■ GOAL OF THE EXERCISE ■
Can you extend the article on Ted Hope and sustainable film communities by a few paragraphs, starting right after its final sentence?

■ DOCUMENT EXTRACT ■
=== Begin Enclosure ===
Ted Hope on Creating A Sustainable Film Community
By Raven Patton
The Austin Film Society was honored late last year by the visit of Ted Hope, who was there to discuss an important matter concerning the creation of a sustainable film community. Ted Hope is an award winning film producer who has had widespread success with several production companies including Good Machine, which went on to become Focus Features, one of the most forward thinking production companies around, and his most recent production company, Double Hope, that he founded with his wife Vanessa Hope. Hope is also the executive director of the San Francisco Film Society.
What exactly does it mean to create a sustainable film community and why is it so important? According to Hope, we are a society that is oversaturated and distracted. At the dawn of the film industry, movies were scarce and controlled. Hope, a self-proclaimed chronic listmaker, says he made a list of four and five-star films that he wants to see before he dies. He stated that if he watched roughly 250 films per year, the list of films would actually reach 8.5 years past his life expectancy. This is a fantastic way of driving home the oversaturation issue. He warned about taking a cue from the music industry, which faced their struggles with sustainability first and urged that we restructure the film industry now before the problem persists.
Today, filmmakers can create films for niche markets whereas in the past, films were made for the masses. Hope says the answer is actually to become more collaborative and more prolific to solve the over saturation dilemma. This may seem to be contradictory, however, Hope argues that if artists are more collaborative, they will be able to produce more films for the community they want to reach. Hope believes that people are looking for themes they can connect to, not just artists. If the filmmaker can relate to people on a specific level then the community will embrace the filmmaker based a shared viewpoint.
When asked which filmmakers he believes has gotten this process right, Hope named Kevin Smith. While Smith is not Hope’s aesthetic, he believes that Smith was on the right track with building a loyal fan base united in his values, working directly with the fans and offering a variety of products other than films such as his podcasts, live events and television shows.
=== End Enclosure ===
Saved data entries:
=== Begin Enclosure ===
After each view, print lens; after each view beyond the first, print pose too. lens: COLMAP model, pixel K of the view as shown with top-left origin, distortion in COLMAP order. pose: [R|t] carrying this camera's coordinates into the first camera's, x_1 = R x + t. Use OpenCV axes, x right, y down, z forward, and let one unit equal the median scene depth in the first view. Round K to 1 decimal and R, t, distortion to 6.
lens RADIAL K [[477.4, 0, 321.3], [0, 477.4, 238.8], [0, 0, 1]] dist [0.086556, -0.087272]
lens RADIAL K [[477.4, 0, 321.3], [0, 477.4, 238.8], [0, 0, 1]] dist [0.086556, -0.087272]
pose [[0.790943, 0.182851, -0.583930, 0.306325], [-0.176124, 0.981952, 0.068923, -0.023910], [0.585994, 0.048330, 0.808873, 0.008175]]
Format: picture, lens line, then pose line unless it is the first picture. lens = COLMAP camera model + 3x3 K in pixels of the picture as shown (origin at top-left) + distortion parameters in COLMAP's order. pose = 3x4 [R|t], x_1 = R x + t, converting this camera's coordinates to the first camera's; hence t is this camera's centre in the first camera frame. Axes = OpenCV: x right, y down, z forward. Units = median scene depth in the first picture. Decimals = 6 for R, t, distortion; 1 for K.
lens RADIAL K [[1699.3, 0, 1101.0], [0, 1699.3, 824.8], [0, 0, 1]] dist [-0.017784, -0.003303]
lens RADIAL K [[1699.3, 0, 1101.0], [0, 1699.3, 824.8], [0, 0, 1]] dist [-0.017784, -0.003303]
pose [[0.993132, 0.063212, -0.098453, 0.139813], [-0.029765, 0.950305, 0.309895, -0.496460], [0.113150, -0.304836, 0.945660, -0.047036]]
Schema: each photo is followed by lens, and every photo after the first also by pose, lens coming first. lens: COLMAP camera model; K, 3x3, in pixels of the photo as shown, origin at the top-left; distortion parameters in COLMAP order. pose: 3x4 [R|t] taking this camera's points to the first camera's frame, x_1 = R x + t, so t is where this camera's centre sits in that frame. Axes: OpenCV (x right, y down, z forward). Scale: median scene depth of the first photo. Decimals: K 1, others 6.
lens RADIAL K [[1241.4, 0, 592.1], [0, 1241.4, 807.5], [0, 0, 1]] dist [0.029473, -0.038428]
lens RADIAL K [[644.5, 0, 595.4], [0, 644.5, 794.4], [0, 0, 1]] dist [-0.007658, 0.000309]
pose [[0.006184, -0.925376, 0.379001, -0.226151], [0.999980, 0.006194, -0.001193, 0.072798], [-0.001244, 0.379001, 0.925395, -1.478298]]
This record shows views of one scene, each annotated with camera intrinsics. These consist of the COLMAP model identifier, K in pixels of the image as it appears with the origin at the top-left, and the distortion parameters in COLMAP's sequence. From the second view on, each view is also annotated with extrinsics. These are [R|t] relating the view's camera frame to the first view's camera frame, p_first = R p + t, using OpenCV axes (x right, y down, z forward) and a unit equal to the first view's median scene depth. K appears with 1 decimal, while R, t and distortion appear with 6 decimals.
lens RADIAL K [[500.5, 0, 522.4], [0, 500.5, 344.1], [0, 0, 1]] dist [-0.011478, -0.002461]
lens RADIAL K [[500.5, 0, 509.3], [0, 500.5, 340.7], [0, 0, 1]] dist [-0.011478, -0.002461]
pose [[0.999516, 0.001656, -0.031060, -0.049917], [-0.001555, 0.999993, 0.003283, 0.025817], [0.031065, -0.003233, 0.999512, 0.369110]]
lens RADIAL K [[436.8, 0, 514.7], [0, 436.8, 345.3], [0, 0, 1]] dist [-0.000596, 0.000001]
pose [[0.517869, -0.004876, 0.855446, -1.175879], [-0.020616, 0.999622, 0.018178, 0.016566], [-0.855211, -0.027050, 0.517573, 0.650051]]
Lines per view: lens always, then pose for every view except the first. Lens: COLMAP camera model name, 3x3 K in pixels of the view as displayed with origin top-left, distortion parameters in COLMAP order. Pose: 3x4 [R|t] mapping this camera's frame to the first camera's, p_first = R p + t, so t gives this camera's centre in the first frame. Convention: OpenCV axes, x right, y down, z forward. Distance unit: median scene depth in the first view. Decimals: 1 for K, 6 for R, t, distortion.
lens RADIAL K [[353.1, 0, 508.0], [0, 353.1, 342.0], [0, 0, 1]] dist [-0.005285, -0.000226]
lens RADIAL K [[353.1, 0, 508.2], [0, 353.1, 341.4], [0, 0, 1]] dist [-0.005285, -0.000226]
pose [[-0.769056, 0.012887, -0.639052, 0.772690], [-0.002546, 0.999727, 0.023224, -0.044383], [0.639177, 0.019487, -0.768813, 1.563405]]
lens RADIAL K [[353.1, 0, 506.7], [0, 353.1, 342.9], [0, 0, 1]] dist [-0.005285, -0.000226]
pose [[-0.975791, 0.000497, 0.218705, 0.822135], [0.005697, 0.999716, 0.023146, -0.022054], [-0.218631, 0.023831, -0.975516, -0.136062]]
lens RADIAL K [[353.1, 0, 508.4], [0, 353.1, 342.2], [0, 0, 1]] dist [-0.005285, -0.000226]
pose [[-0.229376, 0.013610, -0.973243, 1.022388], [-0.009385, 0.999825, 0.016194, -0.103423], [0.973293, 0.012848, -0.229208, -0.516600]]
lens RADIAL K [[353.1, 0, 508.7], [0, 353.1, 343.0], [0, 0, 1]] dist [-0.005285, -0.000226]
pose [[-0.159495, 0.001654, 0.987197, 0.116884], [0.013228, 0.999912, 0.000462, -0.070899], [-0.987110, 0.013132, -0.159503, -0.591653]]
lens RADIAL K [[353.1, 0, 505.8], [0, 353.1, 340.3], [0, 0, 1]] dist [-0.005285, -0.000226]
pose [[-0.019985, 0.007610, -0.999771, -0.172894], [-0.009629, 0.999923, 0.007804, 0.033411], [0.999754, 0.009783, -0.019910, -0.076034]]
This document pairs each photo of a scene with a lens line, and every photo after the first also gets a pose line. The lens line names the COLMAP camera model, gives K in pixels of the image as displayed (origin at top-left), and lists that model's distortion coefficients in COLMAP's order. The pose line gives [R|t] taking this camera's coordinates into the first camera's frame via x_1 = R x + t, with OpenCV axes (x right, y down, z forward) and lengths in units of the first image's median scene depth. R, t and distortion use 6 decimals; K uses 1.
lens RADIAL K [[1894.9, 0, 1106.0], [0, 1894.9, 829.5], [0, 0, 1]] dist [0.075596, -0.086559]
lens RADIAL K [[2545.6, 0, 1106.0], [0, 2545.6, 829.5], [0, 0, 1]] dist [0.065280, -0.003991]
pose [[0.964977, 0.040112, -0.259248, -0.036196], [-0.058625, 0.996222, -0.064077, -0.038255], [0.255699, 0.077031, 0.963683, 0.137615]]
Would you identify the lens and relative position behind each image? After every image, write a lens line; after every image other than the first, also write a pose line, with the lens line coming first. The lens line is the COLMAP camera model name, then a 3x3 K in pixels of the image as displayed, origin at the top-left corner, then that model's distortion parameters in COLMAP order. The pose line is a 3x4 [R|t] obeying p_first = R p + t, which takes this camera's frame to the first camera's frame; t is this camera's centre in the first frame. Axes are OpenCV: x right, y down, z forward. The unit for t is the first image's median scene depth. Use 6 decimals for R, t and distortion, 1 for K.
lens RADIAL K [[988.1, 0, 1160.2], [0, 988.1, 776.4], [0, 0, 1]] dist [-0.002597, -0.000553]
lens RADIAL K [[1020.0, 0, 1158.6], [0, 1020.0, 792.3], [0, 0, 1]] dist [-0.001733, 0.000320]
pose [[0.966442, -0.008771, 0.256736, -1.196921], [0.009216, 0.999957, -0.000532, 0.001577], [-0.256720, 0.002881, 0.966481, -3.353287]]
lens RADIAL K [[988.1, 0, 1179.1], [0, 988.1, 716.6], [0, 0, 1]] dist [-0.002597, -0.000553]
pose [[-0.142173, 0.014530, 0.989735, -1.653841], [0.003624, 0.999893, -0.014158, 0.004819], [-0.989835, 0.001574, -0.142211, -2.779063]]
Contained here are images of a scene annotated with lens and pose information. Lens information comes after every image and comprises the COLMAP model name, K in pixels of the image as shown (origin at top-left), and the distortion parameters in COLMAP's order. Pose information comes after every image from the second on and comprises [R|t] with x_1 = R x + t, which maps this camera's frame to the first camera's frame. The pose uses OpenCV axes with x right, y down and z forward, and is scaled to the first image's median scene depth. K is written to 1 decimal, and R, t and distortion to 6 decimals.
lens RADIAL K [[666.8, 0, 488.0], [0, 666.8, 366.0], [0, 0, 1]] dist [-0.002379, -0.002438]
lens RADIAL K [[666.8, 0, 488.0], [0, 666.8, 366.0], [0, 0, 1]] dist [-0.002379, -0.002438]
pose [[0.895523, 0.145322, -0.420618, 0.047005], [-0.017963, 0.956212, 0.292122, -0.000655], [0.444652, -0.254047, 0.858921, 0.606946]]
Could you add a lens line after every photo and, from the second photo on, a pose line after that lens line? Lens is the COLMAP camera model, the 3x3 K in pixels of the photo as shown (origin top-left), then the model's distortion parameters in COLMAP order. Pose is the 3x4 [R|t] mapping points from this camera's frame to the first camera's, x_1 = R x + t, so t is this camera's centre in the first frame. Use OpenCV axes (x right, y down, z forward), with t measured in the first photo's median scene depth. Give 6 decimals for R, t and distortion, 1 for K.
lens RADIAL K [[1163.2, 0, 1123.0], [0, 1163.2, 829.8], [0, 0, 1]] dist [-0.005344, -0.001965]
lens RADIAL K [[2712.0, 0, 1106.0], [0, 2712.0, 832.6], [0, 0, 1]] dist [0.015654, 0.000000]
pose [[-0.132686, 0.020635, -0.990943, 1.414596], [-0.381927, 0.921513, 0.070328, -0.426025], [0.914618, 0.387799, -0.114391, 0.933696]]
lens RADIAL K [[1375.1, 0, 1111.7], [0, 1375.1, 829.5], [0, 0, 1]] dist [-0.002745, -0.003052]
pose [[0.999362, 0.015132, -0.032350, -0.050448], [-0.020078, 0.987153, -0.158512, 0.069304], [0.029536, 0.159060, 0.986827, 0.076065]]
=== End Enclosure ===
■ EXERCISE RESPONSE ■
When asked about distribution and marketing, Hope expressed that he feels this is where film societies and nonprofits can play a key role. He believes there is a huge opportunity for societies to assist filmmakers with their distribution and marketing so that the artists are taken care of rather than large production companies and film studios. Thus allowing filmmakers to reach out to the community and to be directly involved in the sale and distribution of their films.
After the group discussion, I asked Hope if he could recall the moment he decided that this cause was something he wanted to spearhead. He recalled having given a speech five years ago to a filmmaker forum that was a rebuttal to a comment that the film industry was dying.
Hope said, "The business might be dying, but there has really never been a better time to be an artist when we have the possibility to tell any stories we want. We just have to take more responsibility of the films ourselves." In that moment, he realized that he was somewhat hypocritical and that he wasn’t doing that himself and decided that he needed to be more outgoing and transparent about the process.
He felt like in recognizing that the structure was broken, that he was being asked to fix it. That is when he took the first step by creating his blog, Hope for Film, where he still posts regularly. There, Hope is engaging with his community and connects with them about all things film as well as many other themes that connect them to him.
Raven Patton is a Development Apprentice for the Austin Film Society.